RECORDS SHOWN:
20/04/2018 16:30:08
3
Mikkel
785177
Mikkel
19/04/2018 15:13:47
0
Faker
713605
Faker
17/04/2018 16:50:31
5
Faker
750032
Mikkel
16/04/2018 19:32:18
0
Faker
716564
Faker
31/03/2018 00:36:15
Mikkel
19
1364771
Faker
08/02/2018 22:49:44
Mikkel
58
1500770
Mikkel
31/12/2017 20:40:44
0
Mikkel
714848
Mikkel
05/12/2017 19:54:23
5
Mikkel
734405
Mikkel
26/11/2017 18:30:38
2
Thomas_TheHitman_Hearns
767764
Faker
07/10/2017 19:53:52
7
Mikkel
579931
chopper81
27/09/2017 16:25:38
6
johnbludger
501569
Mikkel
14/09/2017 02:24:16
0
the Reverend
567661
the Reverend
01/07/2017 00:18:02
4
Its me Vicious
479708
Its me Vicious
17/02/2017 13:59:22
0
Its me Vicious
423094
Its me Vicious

DIRECTIONS:
Write the listing out again so that nothing in it differs from the original.

REPLY TO THE EXERCISE:
20/04/2018 16:30:08
3
Mikkel
785177
Mikkel
19/04/2018 15:13:47
0
Faker
713605
Faker
17/04/2018 16:50:31
5
Faker
750032
Mikkel
16/04/2018 19:32:18
0
Faker
716564
Faker
31/03/2018 00:36:15
Mikkel
19
1364771
Faker
08/02/2018 22:49:44
Mikkel
58
1500770
Mikkel
31/12/2017 20:40:44
0
Mikkel
714848
Mikkel
05/12/2017 19:54:23
5
Mikkel
734405
Mikkel
26/11/2017 18:30:38
2
Thomas_TheHitman_Hearns
767764
Faker
07/10/2017 19:53:52
7
Mikkel
579931
chopper81
27/09/2017 16:25:38
6
johnbludger
501569
Mikkel
14/09/2017 02:24:16
0
the Reverend
567661
the Reverend
01/07/2017 00:18:02
4
Its me Vicious
479708
Its me Vicious
17/02/2017 13:59:22
0
Its me Vicious
423094
Its me Vicious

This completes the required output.